“My dad won’t let me go to the boston music fest BC of the marathon bombing. with that mentality I’ll never be able to go anywhere.”
I replied, perhaps hastily: “In israel, which sadly had its share, our young people - inc my 2 daughters - go everywhere, even a few hrs after,” a bombing.
She sadly wrote back: “Yeah, even though it’s sad, a rare occurrence shouldnt stop us from living our routine lives no matter how bad.”
Unsure how to comfort the writer, I stopped the correspondence and instead asked myself: How is my experience dealing with terrorism in Israel relevant to the people of Boston? The truth was that I did not know. So, I began to pay more attention to what people in Boston were saying about the Marathon bombings.
I found many signs of pain and apprehension: the shootout rehashed on TV, mobile security cameras installed, PA system enhanced, to mention only a few. But I also discovered expressions of optimism and hope: a bombing survivor’s fiancée expecting a child, runners preparing for the upcoming Marathon, banners hung to celebrate the resilience of the people of Boston, even the painting of a new finish line.
An example that I found truly remarkable was that of Adrianne Haslet-Davis, the dancer who lost her leg in the bombings. Less than a year later (and two weeks after my Twitter exchange), she took the stage at the 2014 TED Conference in Vancouver and danced again — for the first time in public since she suffered her grievous loss. The Globe reported that she “showed off her new high-tech prosthetic leg as she twirled across the floor.”
No doubt she endured months of extraordinary physical and emotional challenges as she climbed back to normalcy. These are the sort of challenges to which Israel’s population, after years of terrorism, has become accustomed. Many of our citizens have been left handicapped or traumatized, often both. Despite the difficulties, however, most people have found a way to overcome their circumstances through personal resilience and the support of a society that stands by its victims — indeed embraces them.
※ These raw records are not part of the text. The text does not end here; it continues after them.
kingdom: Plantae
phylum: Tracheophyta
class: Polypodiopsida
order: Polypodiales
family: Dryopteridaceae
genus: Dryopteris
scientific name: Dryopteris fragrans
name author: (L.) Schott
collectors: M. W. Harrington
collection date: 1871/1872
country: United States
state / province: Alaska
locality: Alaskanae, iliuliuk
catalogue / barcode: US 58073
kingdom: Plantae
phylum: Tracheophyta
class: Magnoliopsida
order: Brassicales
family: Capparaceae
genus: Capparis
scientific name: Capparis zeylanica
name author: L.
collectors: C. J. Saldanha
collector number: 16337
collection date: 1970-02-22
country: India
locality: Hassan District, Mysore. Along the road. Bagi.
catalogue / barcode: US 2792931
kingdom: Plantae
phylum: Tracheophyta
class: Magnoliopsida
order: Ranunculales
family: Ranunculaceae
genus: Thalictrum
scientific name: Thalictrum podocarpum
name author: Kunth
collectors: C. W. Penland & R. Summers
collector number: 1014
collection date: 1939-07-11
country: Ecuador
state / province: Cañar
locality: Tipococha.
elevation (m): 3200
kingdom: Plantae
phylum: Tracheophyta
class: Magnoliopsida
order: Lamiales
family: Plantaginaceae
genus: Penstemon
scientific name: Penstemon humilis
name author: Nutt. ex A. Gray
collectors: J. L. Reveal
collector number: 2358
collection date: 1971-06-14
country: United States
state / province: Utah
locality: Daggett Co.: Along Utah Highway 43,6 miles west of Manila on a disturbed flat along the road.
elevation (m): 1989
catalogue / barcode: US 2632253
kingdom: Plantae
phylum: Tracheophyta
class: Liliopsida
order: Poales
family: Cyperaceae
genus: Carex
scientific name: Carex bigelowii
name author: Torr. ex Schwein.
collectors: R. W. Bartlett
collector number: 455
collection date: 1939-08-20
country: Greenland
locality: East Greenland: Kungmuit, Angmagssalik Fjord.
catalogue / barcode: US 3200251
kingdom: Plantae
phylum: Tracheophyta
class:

Here in Boston, too, both of these qualities have been abundantly evident.
Our experience shows that while the personal tragedies are enduring, the personal successes are an inspiration helping the collective. The stories of the many survivors have demonstrated that as well as any Israeli could, making our own stories superfluous here. Perhaps there is no better embodiment of the unwavering spirit of this city — indeed, like that of Israel — than the conclusion of the Globe’s aforementioned write-up:
“After finishing her performance, Haslet-Davis sported a huge smile, wiped a tear from her eye and took a bow.”
No one can guarantee that tragedy will never strike, but this model of resilience is critical when — heaven forbid — it does. The support and love of the people of Boston, no doubt, are helping all of the city’s residents to overcome the past and move on.
Good luck to this year’s Marathon participants. May the best runner win.